(Work to complete):
In the entries below, some lines contain "street"; work out how many and answer with the figure only.

(Data items):

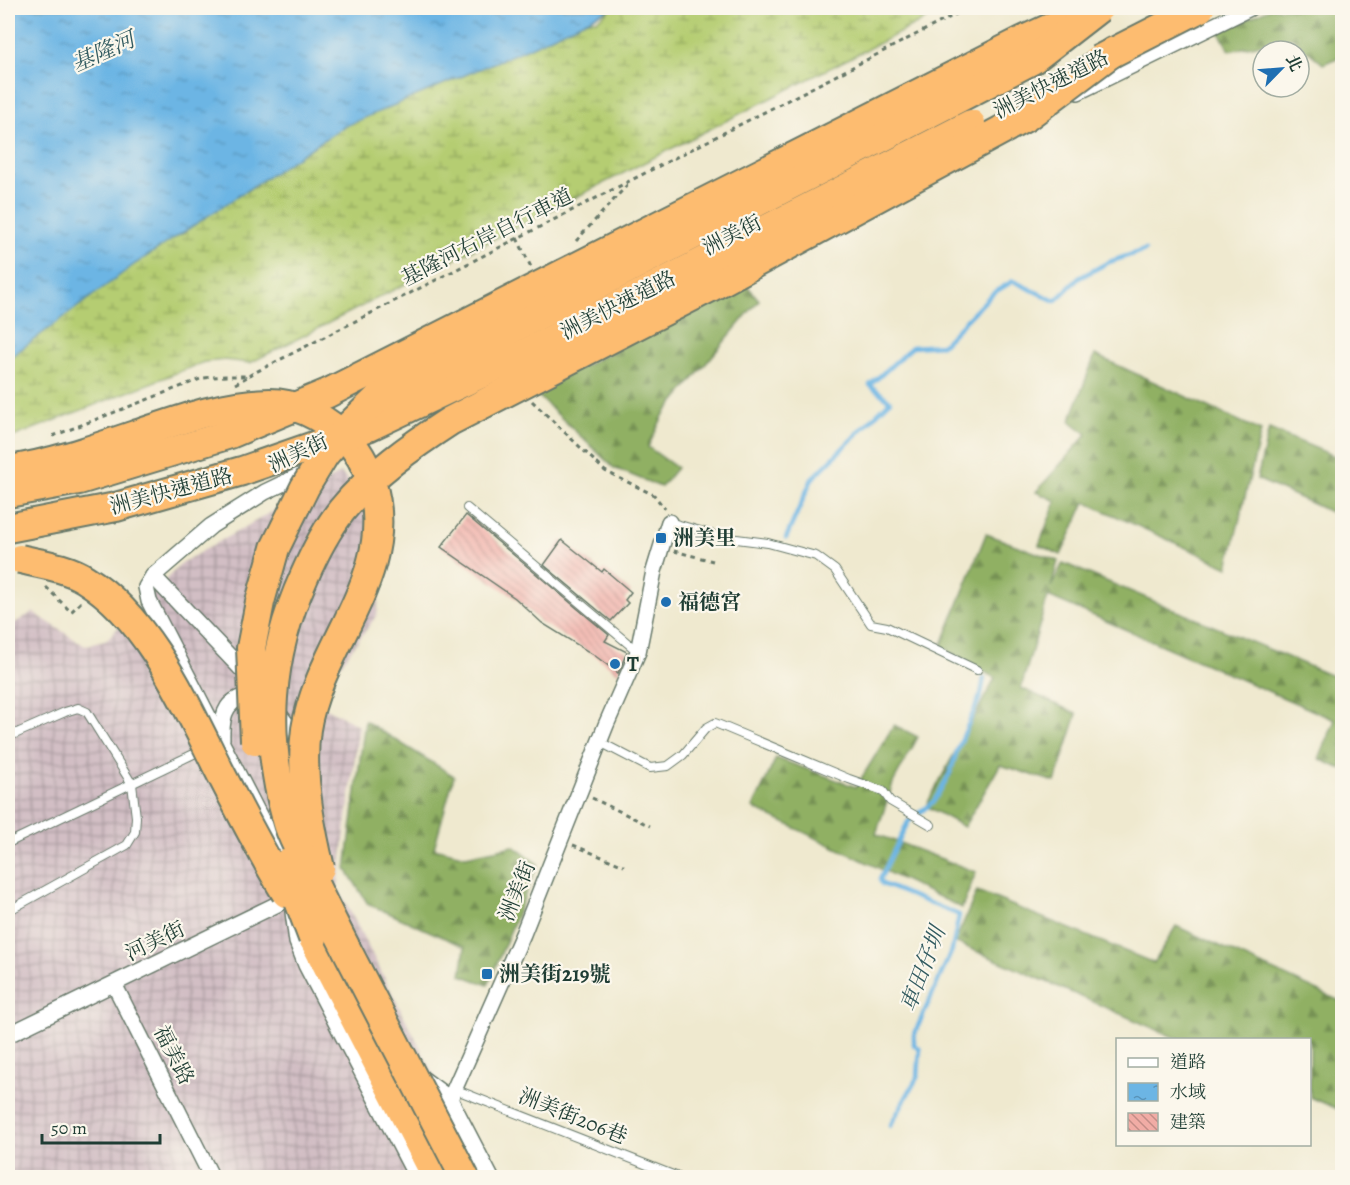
<svg xmlns="http://www.w3.org/2000/svg" width="1350" height="1185" font-family="Alegreya,'Noto Serif TC',serif">
<defs>
<pattern id="industrial-grid" width="8" height="8" patternUnits="userSpaceOnUse" patternTransform="scale(1.5)"><rect width="8" height="8" fill="#d2bec4"/><path d="M0 4h8M4 0v8" fill="none" stroke="#aa9ca0"/></pattern>
<pattern id="forest-firs" width="22" height="20" patternUnits="userSpaceOnUse" patternTransform="scale(1.5)"><rect width="22" height="20" fill="#90b064"/><path d="M5 1l3.5 6h-7zM16 11l3.5 6h-7z" fill="#759053"/></pattern>
<pattern id="wetland-marsh" width="20" height="14" patternUnits="userSpaceOnUse" patternTransform="scale(1.5)"><rect width="20" height="14" fill="#b5cd72"/><path d="M1 5h8M5 5V1M11 12h8M15 12V8" fill="none" stroke="#93a85e"/></pattern>
<pattern id="water-ripples" width="26" height="14" patternUnits="userSpaceOnUse" patternTransform="scale(1.5)"><rect width="26" height="14" fill="#6cb5e4"/><path d="M2 4q2-2 4 0t4 0M15 11q2-2 4 0t4 0" fill="none" stroke="#5894ba"/></pattern>
<pattern id="building-back-hatch" width="6" height="6" patternUnits="userSpaceOnUse" patternTransform="scale(1.5)"><rect width="6" height="6" fill="#f1aca5"/><path d="M-1 5l2 2M0 0l6 6M5-1l2 2" fill="none" stroke="#c38d87"/></pattern>
</defs>
<rect width="100%" height="100%" fill="#fbf7ec"/>
<filter id="ink" filterUnits="userSpaceOnUse"><feTurbulence type="fractalNoise" baseFrequency=".0167" numOctaves="2"/><feDisplacementMap in="SourceGraphic" scale="12" xChannelSelector="R" yChannelSelector="G"/><feConvolveMatrix kernelMatrix="1 2 1 2 8 2 1 2 1" color-interpolation-filters="sRGB"/></filter>
<filter id="wash" filterUnits="userSpaceOnUse"><feTurbulence type="fractalNoise" baseFrequency=".008" numOctaves="4" result="noise"/><feDisplacementMap in="SourceGraphic" scale="24" xChannelSelector="R" yChannelSelector="G"/><feGaussianBlur stdDeviation="1.35" result="paint"/><feColorMatrix in="noise" values="0 0 0 0 0 0 0 0 0 0 0 0 0 0 0 0 0 1.4 0 .05"/><feComposite in="paint" operator="in"/></filter>
<g filter="url(#wash)">
<rect width="100%" height="100%" fill="#efe9cf"/>
<path fill="url(#industrial-grid)" d="M341,473L386,526L377,615L314,701L359,726L338,888L487,1177H8V627L33,612L85,646L107,639L183,562Z"/>
<g fill="url(#forest-firs)" stroke="#58764c" stroke-width="1.5">
<path d="M1271,8H1342V56L1323,64L1291,37L1230,51L1219,32Z"/>
<path d="M745,283L759,300L664,414L648,447L677,468L661,487L614,468L534,392Z"/>
<path d="M1095,355L1261,431L1228,567L1085,502L1061,555L1039,545L1056,501L1036,492L1087,434L1070,421Z"/>
<path d="M1269,429L1342,459V517L1257,479Z"/>
<path d="M986,534L1058,561L1051,587L1063,563L1342,680V769L1319,759L1335,720L1048,596L1021,688L1077,714L1055,782L1000,765L964,827L926,806L995,678L941,647Z"/>
<path d="M365,721L454,776L434,848L466,856L513,846L538,864L488,985L461,975L465,947L368,904L346,869Z"/>
<path d="M894,725L918,737L893,783L876,834L976,872L962,908L753,808L776,758L856,787Z"/>
<path d="M977,891L1154,963L1176,926L1342,1002V1111L1310,1097V1040L1178,1039L955,942Z"/>
</g>
<path fill="url(#wetland-marsh)" stroke="#6a8553" stroke-width="1.5" d="M612,8H948L250,363L225,360L204,362L8,439V336L166,238L185,233C201,202 226,197 256,187L258,165L568,20H597Z"/>
<path fill="url(#water-ripples)" stroke="#46798c" stroke-width="1.5" d="M8,8H612L524,50L343,127L135,264L8,359Z"/>
<g fill="none" stroke-linecap="round" stroke-linejoin="round">
<g stroke="#6cb5e4" stroke-width="4.5">
<path d="M786,538L812,479L890,401L870,385L912,347L942,345L993,293L1013,281L1055,301L1079,278L1109,262L1145,250"/>
<path d="M890,1126L918,1076L920,1049L914,1045V1035L952,950L959,915L882,884L880,879L908,822L934,801L950,773L957,751L981,694L984,678"/>
</g>
</g>
<g id="blocks">
<g fill="url(#building-back-hatch)">
<path d="M466,515L609,635L605,641L627,652L618,673L594,655L542,623L515,598L441,547Z"/>
<path d="M562,540L602,572L604,569L631,592L625,600L628,603L611,621L544,565Z"/>
</g>
</g>
</g>
<g filter="url(#ink)">
<use href="#blocks" fill-opacity="0" stroke="#68796a" stroke-width="1.5"/>
<g fill="none" stroke-linecap="round" stroke-linejoin="round">
<g stroke="#68796a" stroke-width="10">
<g id="lane">
<path d="M467,508L637,651"/>
<path d="M669,522L721,537L768,543L816,556L835,570L871,624L887,627L977,670"/>
<path d="M8,737L65,712L78,708L87,712L132,784L136,817L135,832L127,845L8,911"/>
<path d="M600,742L650,768L668,766L683,755L706,728L715,723L849,779L883,791L890,801L931,825"/>
<path d="M8,843L204,749"/>
<path d="M454,1089L678,1177"/>
</g>
</g>
<g stroke="#68796a" stroke-width="18">
<g id="street">
<path d="M1078,92L1250,8"/>
<path d="M153,576L252,680"/>
<path d="M275,708L303,747"/>
<path d="M222,739C221,712 227,697 256,694"/>
<path d="M284,868L279,854L149,601L146,587L153,576L211,526L265,492L311,470"/>
<path d="M293,912L297,942L306,965L417,1178"/>
<path d="M114,984L212,1178"/>
<path d="M8,1035L296,895"/>
<path d="M419,1076L450,1099L491,1178"/>
<path d="M450,1099L523,934L606,725L638,652L654,571L669,522"/>
</g>
</g>
<g stroke="#68796a" stroke-width="32">
<path id="highway" d="M313,938L437,1178"/>
</g>
<g stroke="#68796a" stroke-width="3" stroke-dasharray="4.5 4.5" stroke-linecap="butt">
<path d="M517,238L531,267"/>
<path d="M576,241L630,182"/>
<path d="M235,384L247,377"/>
<path d="M532,401L605,471L654,495L665,509"/>
<path d="M53,436L203,378L226,376H248L968,8"/>
<path d="M674,551L713,561"/>
<path d="M46,587L71,612L82,601"/>
<path d="M592,798L650,826"/>
<path d="M573,845L624,866"/>
</g>
<use href="#lane" stroke="#fff" stroke-width="8"/>
<use href="#street" stroke="#fff" stroke-width="15"/>
<use href="#highway" stroke="#fdbc70" stroke-width="28"/>
<g stroke="#68796a" stroke-width="32" stroke-linecap="butt">
<g id="highway-bridge">
<path d="M1098,60L1200,8"/>
<path d="M8,470C51,464 97,448 138,434C183,419 222,404 270,403C297,403 323,418 343,435C358,449 367,466 372,485C399,573 319,646 306,729C300,772 310,827 320,868"/>
<path d="M8,493L79,480L230,434L328,393L1024,40L1061,23"/>
<path d="M8,528L116,507L242,471L368,427L525,353L971,124"/>
<path d="M20,559C41,564 66,567 85,579C150,619 187,707 220,772C241,813 262,854 286,893"/>
<path d="M255,741L251,648L260,602L275,548L305,487L325,454L352,423L378,398L1032,60L1099,8"/>
<path d="M285,864L313,938"/>
<path d="M465,1178C427,1104 388,1030 350,956C333,922 315,889 301,854C296,843 290,832 287,820C263,735 268,657 304,577C314,554 326,530 342,510C370,475 413,445 450,421L709,288L1026,117L1114,51"/>
</g>
</g>
<use href="#highway-bridge" stroke="#fdbc70" stroke-width="28"/>
</g>
</g>
<g fill="#1f6fb2" stroke="#fbf7ec" stroke-width="2">
<rect x="655" y="532" width="12" height="12" rx="3"/>
<circle cx="666" cy="602" r="6"/>
<circle cx="615" cy="664" r="6"/>
<rect x="481" y="968" width="12" height="12" rx="3"/>
</g>
<g text-anchor="middle" stroke-width="4.5" stroke-linejoin="round" paint-order="stroke">
<g font-size="21" fill="#1f3d34" stroke="#fbf7ec">
<text transform="translate(1051 84) rotate(-27)" y="7">洲美快速道路</text>
<text transform="translate(732 235) rotate(-27)" y="7">洲美街</text>
<text transform="translate(487 237) rotate(-27)" y="7">基隆河右岸自行車道</text>
<text transform="translate(618 305) rotate(-27)" y="7">洲美快速道路</text>
<text transform="translate(298 453) rotate(-25)" y="7">洲美街</text>
<text transform="translate(171 491) rotate(-15)" y="7">洲美快速道路</text>
<text transform="translate(517 891) rotate(-68)" y="7">洲美街</text>
<text transform="translate(155 941) rotate(-26)" y="7">河美街</text>
<text transform="translate(174 1055) rotate(63)" y="7">福美路</text>
<text transform="translate(573 1116) rotate(22)" y="7">洲美街206巷</text>
</g>
<g font-size="21" font-weight="bold" fill="#1f3d34" stroke="#fbf7ec" text-anchor="start">
<text x="673" y="545">洲美里</text>
<text x="678" y="609">福德宮</text>
<text x="627" y="671">T</text>
<text x="499" y="981">洲美街219號</text>
</g>
<g font-size="22" font-style="italic" fill="#325b60" stroke="#fbf7ec">
<text transform="translate(103 51) rotate(-24)" y="8">基隆河</text>
<text transform="translate(922 969) rotate(-69)" y="8">車田仔圳</text>
</g>
</g>
<rect width="1350" height="1185" fill="none" stroke="#fbf7ec" stroke-width="30"/>
<rect x="1116" y="1038" width="195" height="108" fill="#fbf7ec" stroke="#a3ada2" stroke-width="1.5"/>
<rect x="1128" y="1058" width="30" height="9" fill="#ffffff" stroke="#a3ada2" stroke-width="1.5"/>
<text x="1170" y="1068" font-size="18" fill="#1f3d34">道路</text>
<rect x="1128" y="1083" width="30" height="18" fill="url(#water-ripples)" stroke="#a3ada2" stroke-width="1.5"/>
<text x="1170" y="1098" font-size="18" fill="#1f3d34">水域</text>
<rect x="1128" y="1113" width="30" height="18" fill="url(#building-back-hatch)" stroke="#a3ada2" stroke-width="1.5"/>
<text x="1170" y="1128" font-size="18" fill="#1f3d34">建築</text>
<g transform="translate(1281 69) rotate(65)"><circle r="28" fill="#fbf7ec" stroke="#a3ada2" stroke-width="1.5"/>
<path d="M0-4.5L10 22L0 15L-10 22Z" fill="#1f6fb2"/>
<text y="-9" font-size="16" font-weight="bold" text-anchor="middle" fill="#1f3d34">北</text>
</g>
<path d="M42 1134v9h118v-9" fill="none" stroke="#1f3d34" stroke-width="3"/>
<text x="51" y="1134" font-size="18" fill="#1f3d34" stroke="#fbf7ec" stroke-width="4.5" paint-order="stroke">50 m</text>
</svg>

(Answer to the problem):
2